I have some gigantic unsorted files of IDs like:
file1.txt
a1
a2
a3...etc
file2.txt
b1
a2
c1...etc
And I'm trying to eventually put them a single, sorted file. They are multiple gigabytes each so I can't load them all into memory.
My current solution is to iterate through each file and save lines to new files, based on the first character of each ID. This will created a directory of potentially 26 files, one for each letter of the alphabet. Then, I can combine the files later on since each letter's file can be loaded into memory. This assumes the IDs first characters are evenly alphabetically distributed:
outputs = {}
for filename in listdir(directory):
with open(filename) as f:
for line in f:
if line[0] not in outputs:
outputs[line[0]] = open('sorted_' + line[0] + '.txt', 'w')

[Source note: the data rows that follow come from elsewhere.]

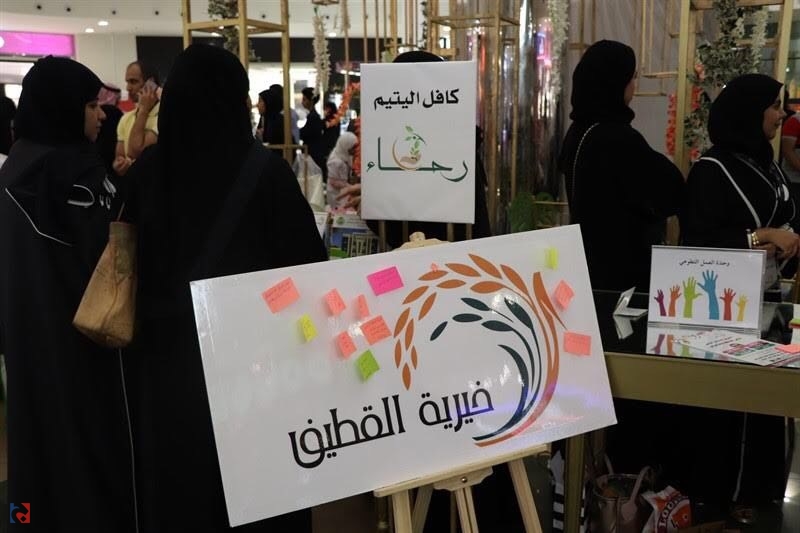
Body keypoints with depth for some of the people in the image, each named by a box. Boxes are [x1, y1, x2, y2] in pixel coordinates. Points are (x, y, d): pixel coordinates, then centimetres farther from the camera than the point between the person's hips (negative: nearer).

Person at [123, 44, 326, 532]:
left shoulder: (148, 169, -5)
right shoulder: (266, 170, -16)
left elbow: (132, 258, 4)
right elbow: (307, 259, -10)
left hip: (168, 348, 3)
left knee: (177, 479, 19)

outputs[line[0]].write(line)
_ = [v.close() for v in outputs.itervalues()]
(then sort individually and concat the newly categorized files)
My question here is: how much of the content of the new 26 files is being kept in memory? Is it instantly written to the file, or only actually written after closing?
I notice that usually if I cat
tthe file being created in another terminal window, it doesn't actually contain the contents that you want to write to it until .close()
is called. But they could be kept in a temporary file, I'm not sure.
Is this just keeping everything in memory and thus hugely inefficient?